Laid out fastidiously on the Art Gym’s floors and walls are Forsyth’s childhood report cards, a lifetime of photos and slides, 154 bars of travel soap, and six jigsaw puzzles themed around the 1980s prime-time drama Dallas. The man had also lovingly preserved 46 of his mother’s hairbrushes, 21 of her aprons, and dozens upon dozens of her nightgowns, corsets, bras and panties. As the artists continued excavating, they discovered gay porn, leather sex harnesses and a mattress with conspicuous brown stains. According to Middendorf, it was only after the death of Forsyth’s mother that he emerged from decades of sexual repression, spending his final decade and a half living out the fantasies he had long held in check.
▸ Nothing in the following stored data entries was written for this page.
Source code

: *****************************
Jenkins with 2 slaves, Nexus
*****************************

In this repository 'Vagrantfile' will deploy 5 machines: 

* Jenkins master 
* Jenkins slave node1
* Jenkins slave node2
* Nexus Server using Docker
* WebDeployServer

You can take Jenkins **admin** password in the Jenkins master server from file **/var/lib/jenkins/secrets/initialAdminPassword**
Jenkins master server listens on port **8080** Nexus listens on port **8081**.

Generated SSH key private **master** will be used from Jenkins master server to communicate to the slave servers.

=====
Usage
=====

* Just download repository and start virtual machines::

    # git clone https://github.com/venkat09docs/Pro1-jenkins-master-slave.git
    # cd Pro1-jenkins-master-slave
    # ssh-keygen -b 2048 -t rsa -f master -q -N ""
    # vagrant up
To underline this, the artists stepped outside of strict documentarian presentation, embroidering the soiled mattress with an image of two men cavorting and covering Forsyth’s favorite chair (in which he is believed to have died) with fabric octopus tentacles sewn together from his mother’s undergarments. This Norman Bates-worthy conceit is the show’s most fascinating: the juxtaposition of the wholesome and lurid components of a human life examined posthumously. We are left with a strange sympathy for this man, who after a lifetime of playing the Good Son was freed by his mother’s death to finally let his freak flag fly. Kink notwithstanding, Middendorf and Cochrane show respect for the deceased, reminding us how complex a thing the human psyche is, how diligently we sweep our bogeymen under the rug and how virile those goblins are when they wriggle out for a last hurrah.
SEE IT: The Dregs at Marylhurst University Art Gym, 17600 Pacific Highway, 636-8141. Closes Feb. 11.
First, Larry didn't die in that one chair, he actually died in the hospital. And the chair wasn't necessarily his favorite (it isn't even an antique), as there were several well-used recliner/wingback type chairs in the house. This one was just the last one standing.
Also, Larry didn't "preserve" his mothers things so much as leave them in his (large, amazing) attic and not touch them for decades. Finally, the 46 brushes are not all hair brushes, they are a variety of all sorts of weird and wonderful brushes (for shoeshine, for dentures, for ???) that I just started collecting as I cleaned out the house. I had no idea of the volume of brushes until it was all over. There are, however, two neat old hairbrushes.
I know these are minor points in the overall picture, but I just wanted to make sure these things were corrected.
Again, thanks for writing about this show, your favorable review is much appreciated!
Sincerely,
Brandy Cochrane
I was acquainted with Larry, the original owner of the materials used for this exhibit, for about ten years, up until the time of his death.
I'm a bit puzzled about the details of Larry's life expressed in the article, since they are pretty inaccurate. I imagine most readers won't care one way or another, but I'd like to point out that far from 'emerging from decades of sexual repression after his mother's death', Larry had a lively sexual history spanning his entire life, about which he was not in the slightest bit shy. And he didn't collect (read: fetishize) his mother's underwear, it was in the attic, along with, you know, poker chips and soap. And so on. This is not a Norman Bates story, this is the story of a bon vivant winding down a busy life in a house cluttered with mementos of his family's life.
I know Brandy Cochrane knows Larry's story well, both from a careful reading of the materials in the house, and from talking to me. I surmise that the reporter for this article either didn't talk to her, or didn't transcribe what he heard very carefully.
Of course, this is an art exhibit, not a biography, and I'm hesitant to risk drawing attention away from the project's self-evident merits. I'd just like to suggest that before making such concrete assertions about Larry, the person, as opposed to Larry, a character in an art installation, the reporter should have taken more care.